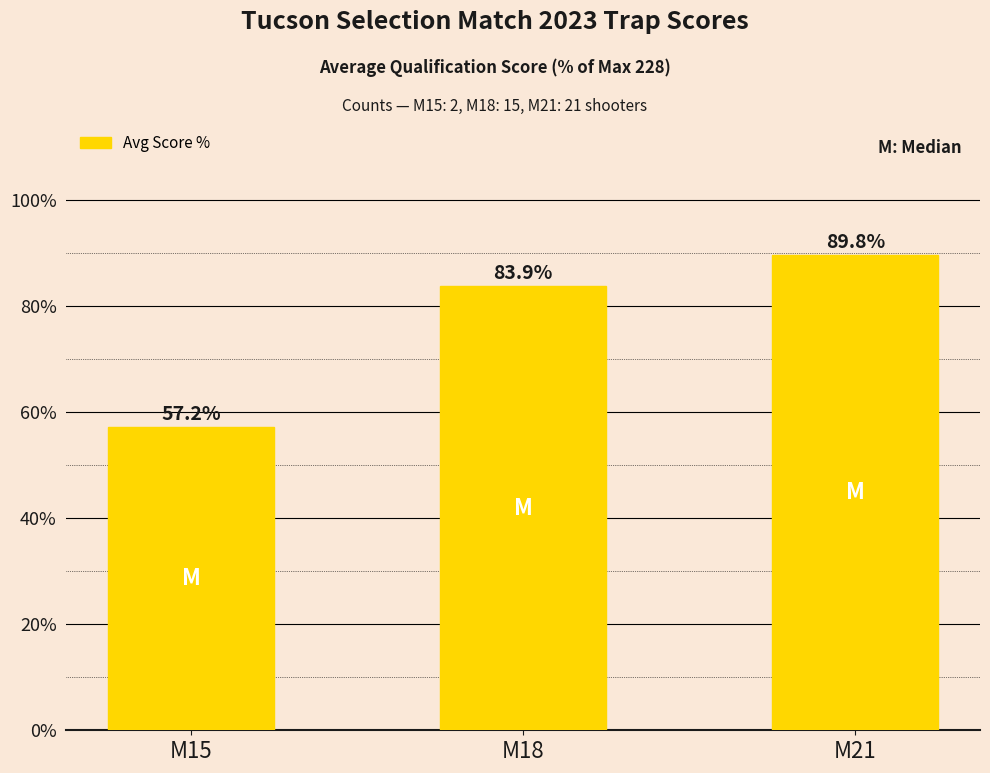

Rank the categories by value from lowest to highest.

M15, M18, M21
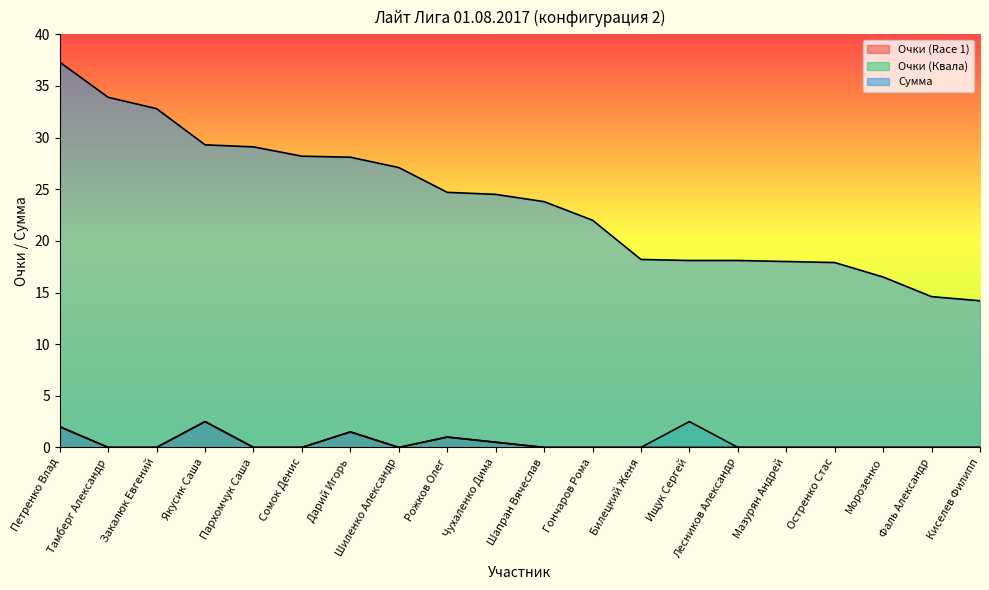

At which category is the sum across all series the highest?

Петренко Влад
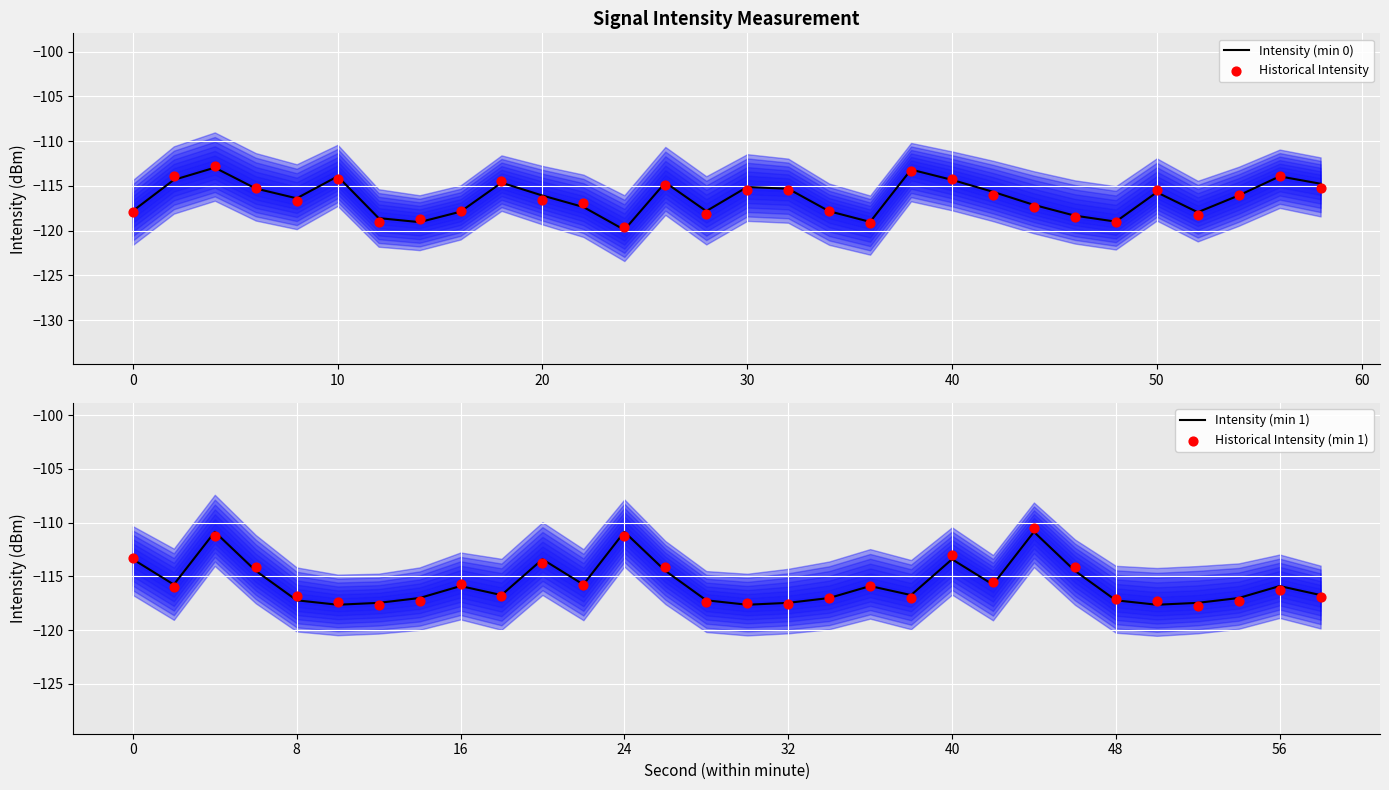

True or false: Intensity (min 1) has a value of -181.3 at 56.

False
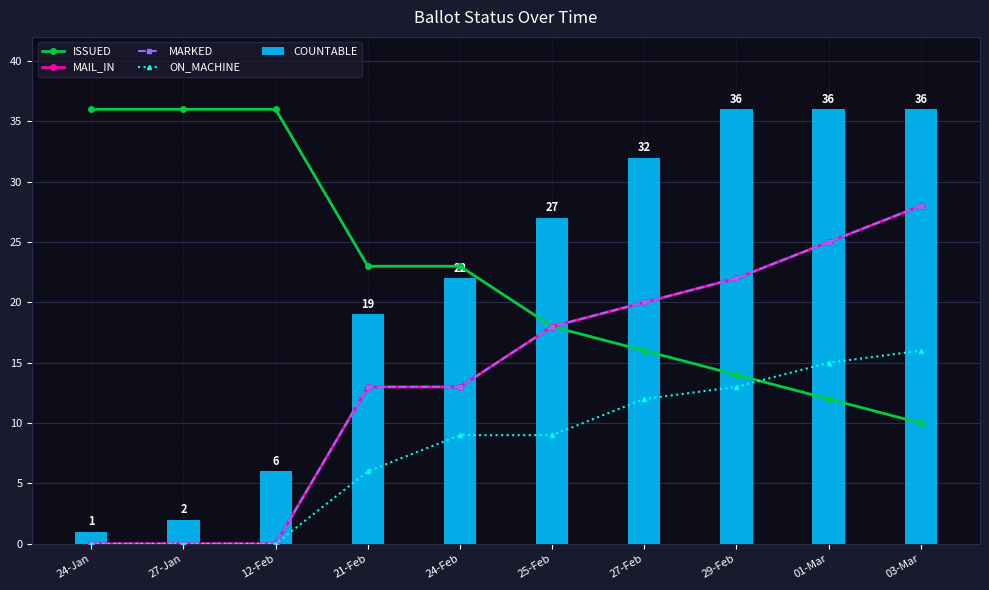

Count the number of categories in the chart.

10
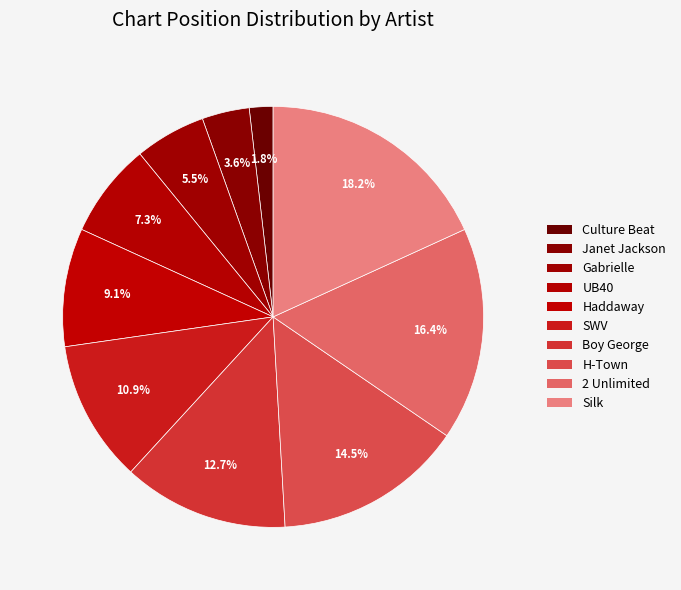

Which slice is the largest?

Silk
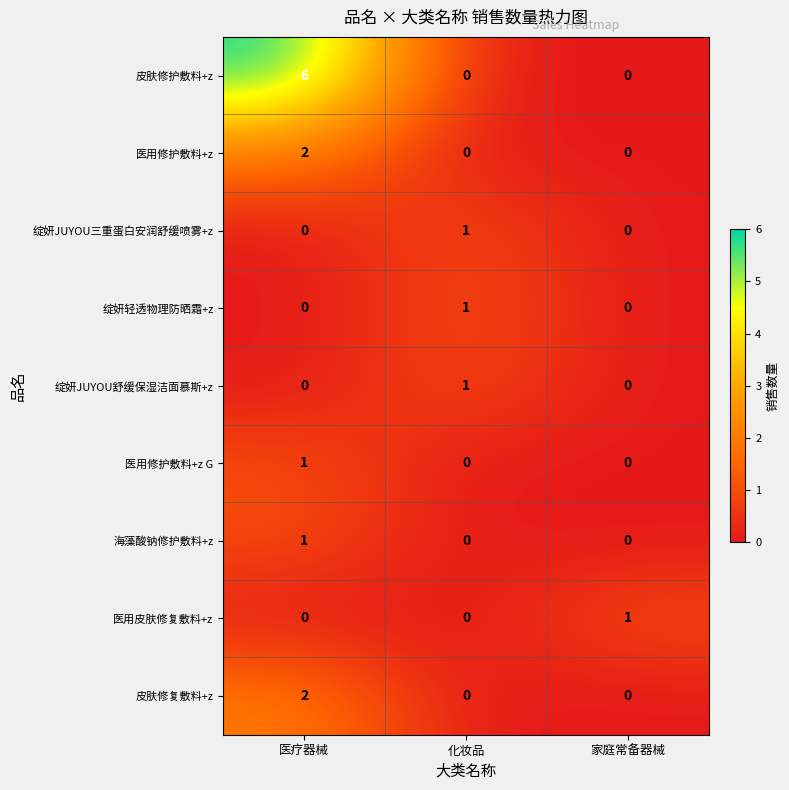

Is it true that 绽妍轻透物理防晒霜+z equals 2 at 化妆品?

False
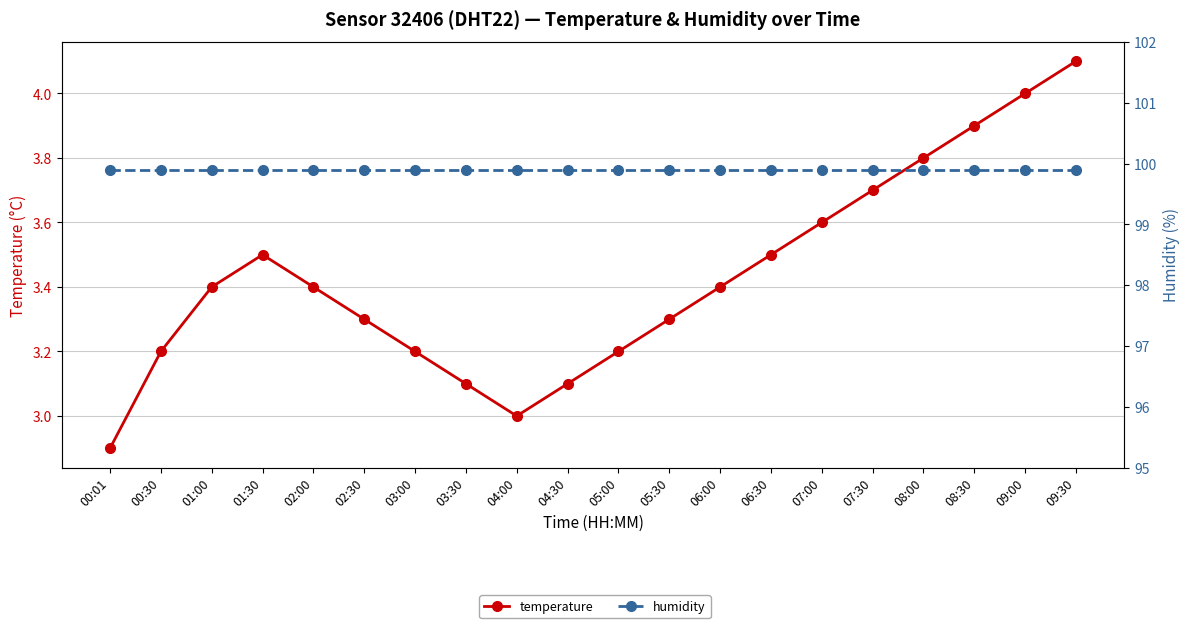

What is the label of the 11th point from the right?

04:30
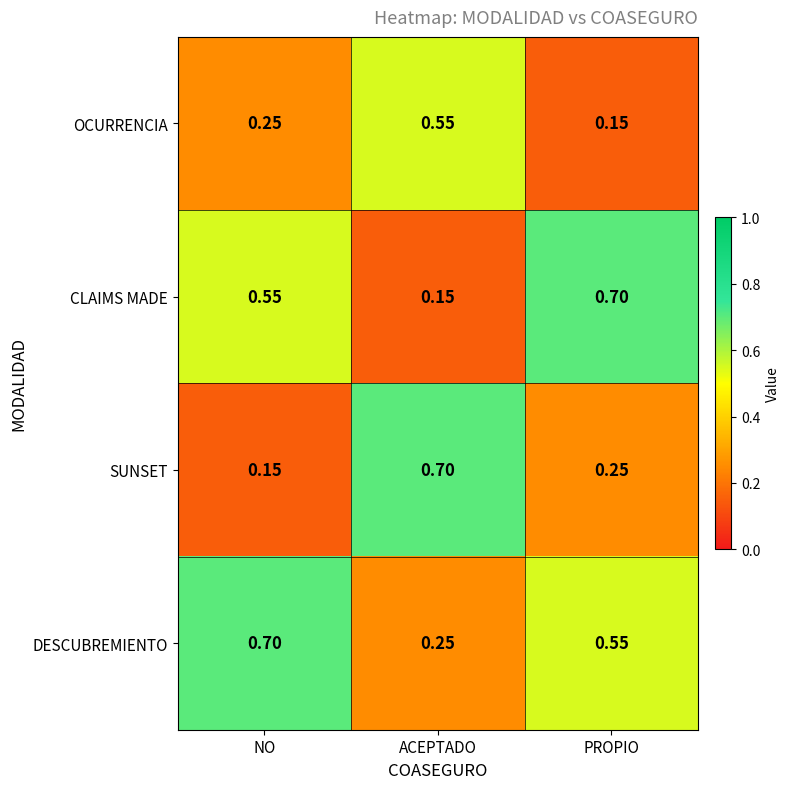

At which label is DESCUBREMIENTO closest to 0?

ACEPTADO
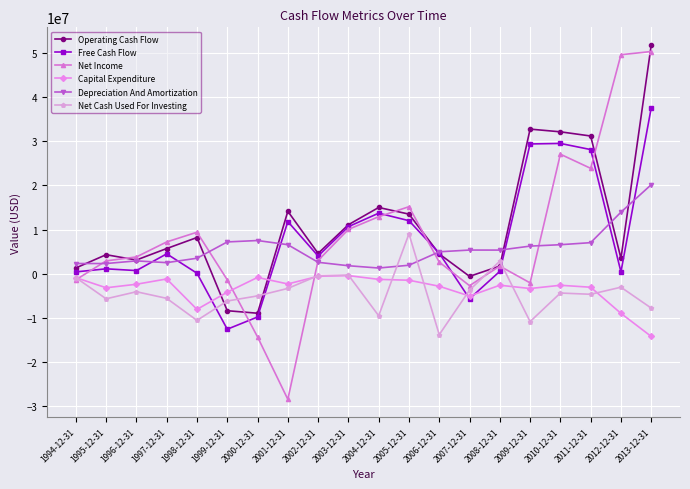

True or false: Operating Cash Flow has a value of 1230585 at 1995-12-31.

False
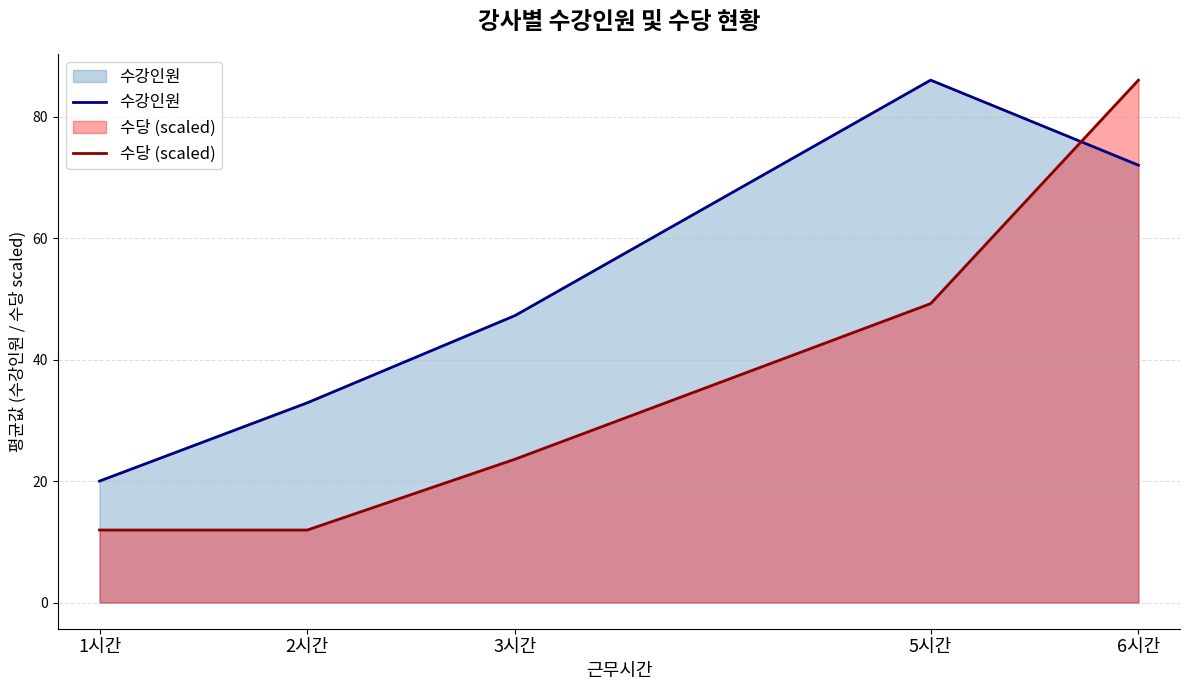

What is the label of the 3rd point from the right?

3시간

----

EXERCISE GOAL: Copy every line of the listing above word for word, but omit the pictures.

YOUR SOLUTION:
Rank the categories by value from lowest to highest.

M15, M18, M21

At which category is the sum across all series the highest?

Петренко Влад

True or false: Intensity (min 1) has a value of -181.3 at 56.

False

Count the number of categories in the chart.

10

Which slice is the largest?

Silk

Is it true that 绽妍轻透物理防晒霜+z equals 2 at 化妆品?

False

What is the label of the 11th point from the right?

04:30

At which label is DESCUBREMIENTO closest to 0?

ACEPTADO

True or false: Operating Cash Flow has a value of 1230585 at 1995-12-31.

False

What is the label of the 3rd point from the right?

3시간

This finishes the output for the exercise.